» **Selected extract**:
=-=-=
At the expense of greater computational complexity, the process may also take into consideration changes in spectral composition with respect to time in discrete frequency subbands (fixed or dynamically determined or both fixed and dynamically determined subbands) rather than the full bandwidth. This alternative approach takes into account more than one audio stream in different frequency subbands rather than assuming that only a single stream is perceptible at a particular time.
Auditory event detection may be implemented by dividing a time domain audio waveform into time intervals or blocks and then converting the data in each block to the frequency domain, using either a filter bank or a time-frequency transformation, such as the FFT. The amplitude of the spectral content of each block may be normalized in order to eliminate or reduce the effect of amplitude changes. Each resulting frequency domain representation provides an indication of the spectral content of the audio in the particular block. The spectral content of successive blocks is compared and changes greater than a threshold may be taken to indicate the temporal start or temporal end of an auditory event.
=-=-=
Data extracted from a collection

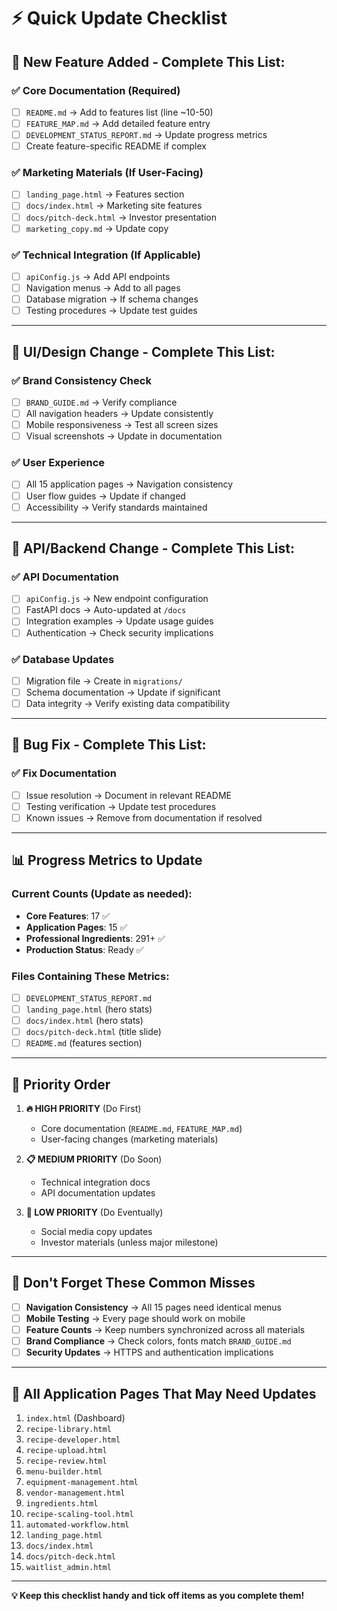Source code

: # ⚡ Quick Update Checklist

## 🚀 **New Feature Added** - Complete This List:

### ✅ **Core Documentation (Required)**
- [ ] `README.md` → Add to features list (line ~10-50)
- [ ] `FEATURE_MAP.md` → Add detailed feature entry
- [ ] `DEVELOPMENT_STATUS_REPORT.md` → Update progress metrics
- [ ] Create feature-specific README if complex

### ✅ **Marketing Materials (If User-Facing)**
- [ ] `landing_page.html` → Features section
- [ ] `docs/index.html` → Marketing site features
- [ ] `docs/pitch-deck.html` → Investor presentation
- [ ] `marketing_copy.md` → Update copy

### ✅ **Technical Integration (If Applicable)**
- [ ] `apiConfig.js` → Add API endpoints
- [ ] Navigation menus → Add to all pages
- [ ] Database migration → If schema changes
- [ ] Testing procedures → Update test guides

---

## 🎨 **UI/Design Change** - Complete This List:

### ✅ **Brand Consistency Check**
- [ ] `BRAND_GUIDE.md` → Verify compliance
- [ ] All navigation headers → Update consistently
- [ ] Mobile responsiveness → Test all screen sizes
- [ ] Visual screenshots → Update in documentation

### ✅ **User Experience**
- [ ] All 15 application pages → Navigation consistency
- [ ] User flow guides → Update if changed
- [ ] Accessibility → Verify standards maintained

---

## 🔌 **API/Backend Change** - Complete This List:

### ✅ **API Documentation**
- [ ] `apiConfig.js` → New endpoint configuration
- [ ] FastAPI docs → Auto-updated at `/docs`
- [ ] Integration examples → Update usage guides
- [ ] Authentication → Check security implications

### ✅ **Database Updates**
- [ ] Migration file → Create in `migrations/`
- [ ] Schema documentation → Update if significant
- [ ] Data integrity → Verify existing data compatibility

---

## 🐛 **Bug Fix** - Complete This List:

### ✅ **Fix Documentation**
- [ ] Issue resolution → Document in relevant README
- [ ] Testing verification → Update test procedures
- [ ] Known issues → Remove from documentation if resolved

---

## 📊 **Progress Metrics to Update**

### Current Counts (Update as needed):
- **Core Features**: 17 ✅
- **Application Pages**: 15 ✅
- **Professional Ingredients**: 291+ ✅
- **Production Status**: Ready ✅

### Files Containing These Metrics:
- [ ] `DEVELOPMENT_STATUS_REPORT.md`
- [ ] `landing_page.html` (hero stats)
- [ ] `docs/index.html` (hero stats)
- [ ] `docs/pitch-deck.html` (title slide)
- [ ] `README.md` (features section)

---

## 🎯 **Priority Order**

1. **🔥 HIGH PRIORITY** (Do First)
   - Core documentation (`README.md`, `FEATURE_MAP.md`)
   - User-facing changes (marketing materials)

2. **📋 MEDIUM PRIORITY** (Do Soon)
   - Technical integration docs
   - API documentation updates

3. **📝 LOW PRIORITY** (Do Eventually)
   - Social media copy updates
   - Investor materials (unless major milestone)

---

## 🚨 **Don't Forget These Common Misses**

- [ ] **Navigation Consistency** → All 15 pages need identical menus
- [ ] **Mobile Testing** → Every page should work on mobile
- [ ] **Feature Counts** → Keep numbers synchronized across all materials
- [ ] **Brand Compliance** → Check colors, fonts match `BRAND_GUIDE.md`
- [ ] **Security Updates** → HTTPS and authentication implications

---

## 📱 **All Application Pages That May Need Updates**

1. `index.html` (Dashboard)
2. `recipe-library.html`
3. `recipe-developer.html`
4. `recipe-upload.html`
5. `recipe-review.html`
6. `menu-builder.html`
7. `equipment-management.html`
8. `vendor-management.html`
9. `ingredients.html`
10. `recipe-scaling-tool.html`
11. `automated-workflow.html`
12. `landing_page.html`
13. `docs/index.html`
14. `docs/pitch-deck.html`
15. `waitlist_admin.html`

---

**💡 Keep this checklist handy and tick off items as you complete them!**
=-=-=
» **What you need to do**: Reproduce the stretch of the passage on auditory event detection from "Auditory event detection" through "an auditory event.".

» **Response to the exercise**:
Auditory event detection may be implemented by dividing a time domain audio waveform into time intervals or blocks and then converting the data in each block to the frequency domain, using either a filter bank or a time-frequency transformation, such as the FFT. The amplitude of the spectral content of each block may be normalized in order to eliminate or reduce the effect of amplitude changes. Each resulting frequency domain representation provides an indication of the spectral content of the audio in the particular block. The spectral content of successive blocks is compared and changes greater than a threshold may be taken to indicate the temporal start or temporal end of an auditory event.